:: Exercise text ::

I assume it just means that quantum mechanics is indeed a deterministic theory, in that the laws the evolves one quantum state to another is deterministic.

And if we care only about only the expectation values, then we have deterministic predictions all the way and indeed it seems very similar to classical mechanics. My incomplete understanding of Neumaiers objective is that in this neighbourhood there are some ideas and some points to make, that relate somehow to the foundations of statistical methods in physics?

(Thought my original point is almost in a different direction, as i see it from the point of rational inference, the deductive "deterministic evolution" is itself merely an "expectation" that HAPPENS to not be challenged because the laws are in equilibrium right now, as required by the unification of information about initial conditions and law. i just had a vague feeling that neumaier was approaching this same thing by from a different angle)

/Fredrik
 
  • #49
No, QT is indeterministic, i.e., even with complete determination of the state, not all observables take a determined value. As any physics, of course, QT is causal (even in the strong time-local sense), i.e., if the state is known at a time ##t=t_0## it's known at any time ##t>t_0##, given the Hamiltonian of the system.

:::
:: Dataset records ::

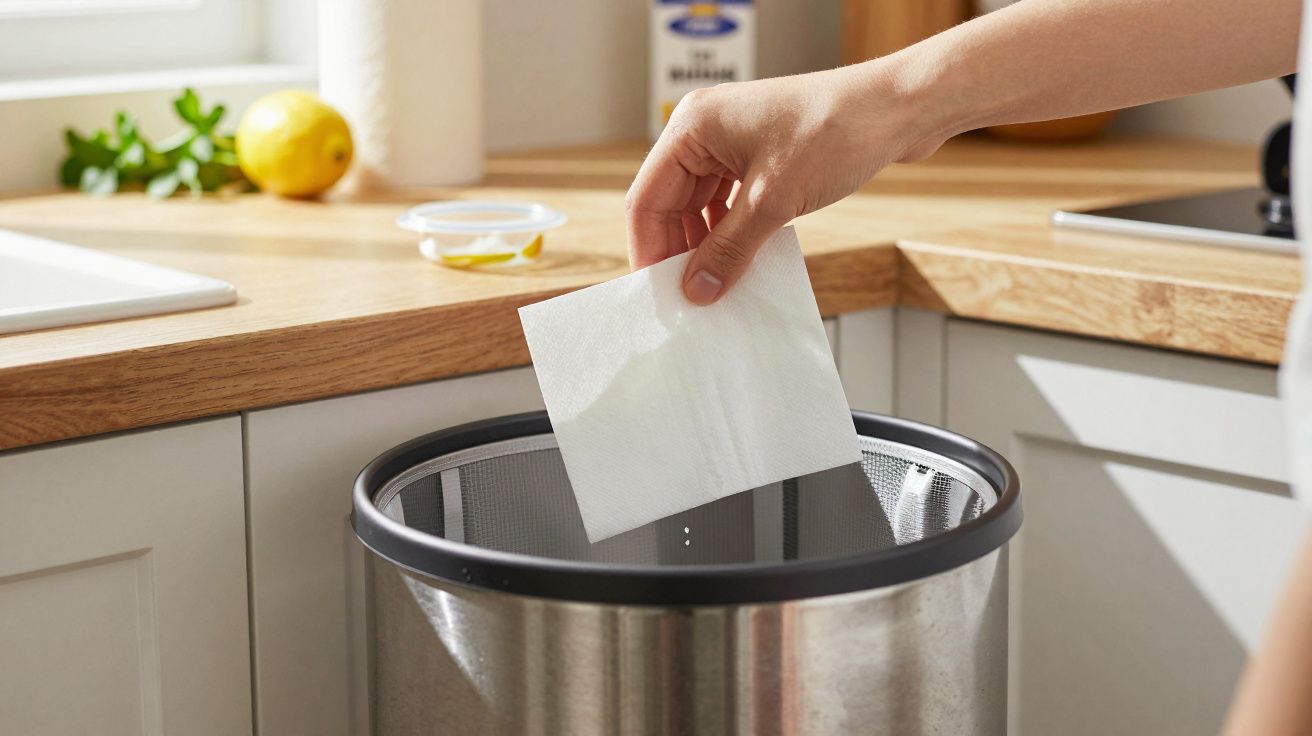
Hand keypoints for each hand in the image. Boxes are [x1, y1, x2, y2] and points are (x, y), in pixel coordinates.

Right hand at [625, 62, 948, 304]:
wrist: (899, 109)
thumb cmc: (837, 130)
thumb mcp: (773, 200)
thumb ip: (729, 249)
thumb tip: (697, 291)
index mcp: (693, 126)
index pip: (647, 199)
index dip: (650, 250)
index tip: (658, 295)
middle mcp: (705, 130)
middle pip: (671, 205)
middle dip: (679, 252)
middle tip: (689, 300)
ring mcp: (733, 143)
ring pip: (701, 208)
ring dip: (707, 247)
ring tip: (715, 288)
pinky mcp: (759, 156)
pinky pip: (729, 203)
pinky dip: (731, 234)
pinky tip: (740, 263)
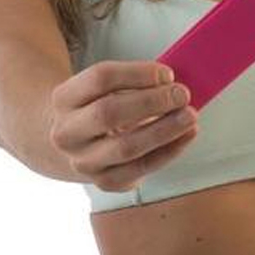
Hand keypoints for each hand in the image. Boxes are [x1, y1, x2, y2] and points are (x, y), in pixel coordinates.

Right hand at [49, 59, 199, 192]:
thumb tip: (174, 81)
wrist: (73, 141)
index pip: (100, 78)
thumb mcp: (102, 88)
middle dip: (151, 102)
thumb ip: (134, 81)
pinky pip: (141, 168)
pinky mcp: (104, 182)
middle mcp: (66, 133)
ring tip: (190, 115)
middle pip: (109, 113)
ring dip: (164, 130)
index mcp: (63, 98)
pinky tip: (187, 136)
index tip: (167, 73)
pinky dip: (169, 151)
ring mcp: (83, 162)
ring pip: (126, 147)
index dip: (138, 74)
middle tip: (182, 94)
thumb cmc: (97, 104)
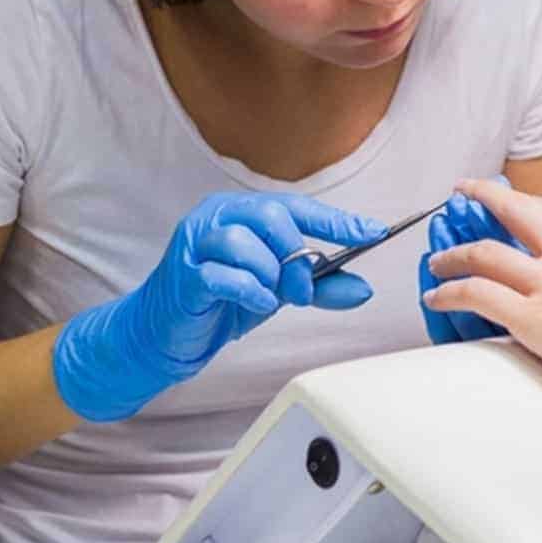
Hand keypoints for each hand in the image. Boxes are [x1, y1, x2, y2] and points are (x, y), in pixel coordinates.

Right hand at [54, 192, 384, 421]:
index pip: (298, 207)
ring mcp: (196, 242)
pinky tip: (255, 304)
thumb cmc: (222, 302)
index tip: (374, 233)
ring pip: (246, 242)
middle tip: (305, 289)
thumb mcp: (279, 291)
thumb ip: (320, 286)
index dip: (337, 221)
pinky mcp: (184, 275)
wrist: (167, 335)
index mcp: (242, 212)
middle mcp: (217, 216)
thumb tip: (363, 289)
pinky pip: (224, 275)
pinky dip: (249, 291)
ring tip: (271, 297)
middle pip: (272, 216)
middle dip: (299, 255)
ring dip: (270, 275)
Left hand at [422, 178, 541, 404]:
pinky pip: (476, 295)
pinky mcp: (530, 317)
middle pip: (516, 211)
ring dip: (454, 255)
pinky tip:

:::

Required action — Pick up the forum thread on whether quantum theory is deterministic right after its final sentence, and continue it in the same voice.

Exercise output —
  • #50
vanhees71 said:
No, QT is indeterministic, i.e., even with complete determination of the state, not all observables take a determined value. As any physics, of course, QT is causal (even in the strong time-local sense), i.e., if the state is known at a time ##t=t_0## it's known at any time ##t>t_0##, given the Hamiltonian of the system.

I think you missed what i tried to say. (Except that determinism is different from causality i agree with what you say).

What i meant is. Yes, QM does not predict indivudual events of the future, the "predictions" of QM are rather probability distributions of the future. (which roughly speaking is the "expectation values", including their say standard deviation etc, however wether which kind of distribution we have is a different question). And THESE predictions are just as deterministic as is Newtons laws of mechanics.

The the problem of non-commuting observables, IMHO, has nothing at all to do with lack of deductive rules. They are merely as i see it, logical consquences of asking to specifiy properties of distributions in non-commuting ways. This in itself is a totally different issue than deductive vs probabilistic predictions due to "uncertainy to LAW".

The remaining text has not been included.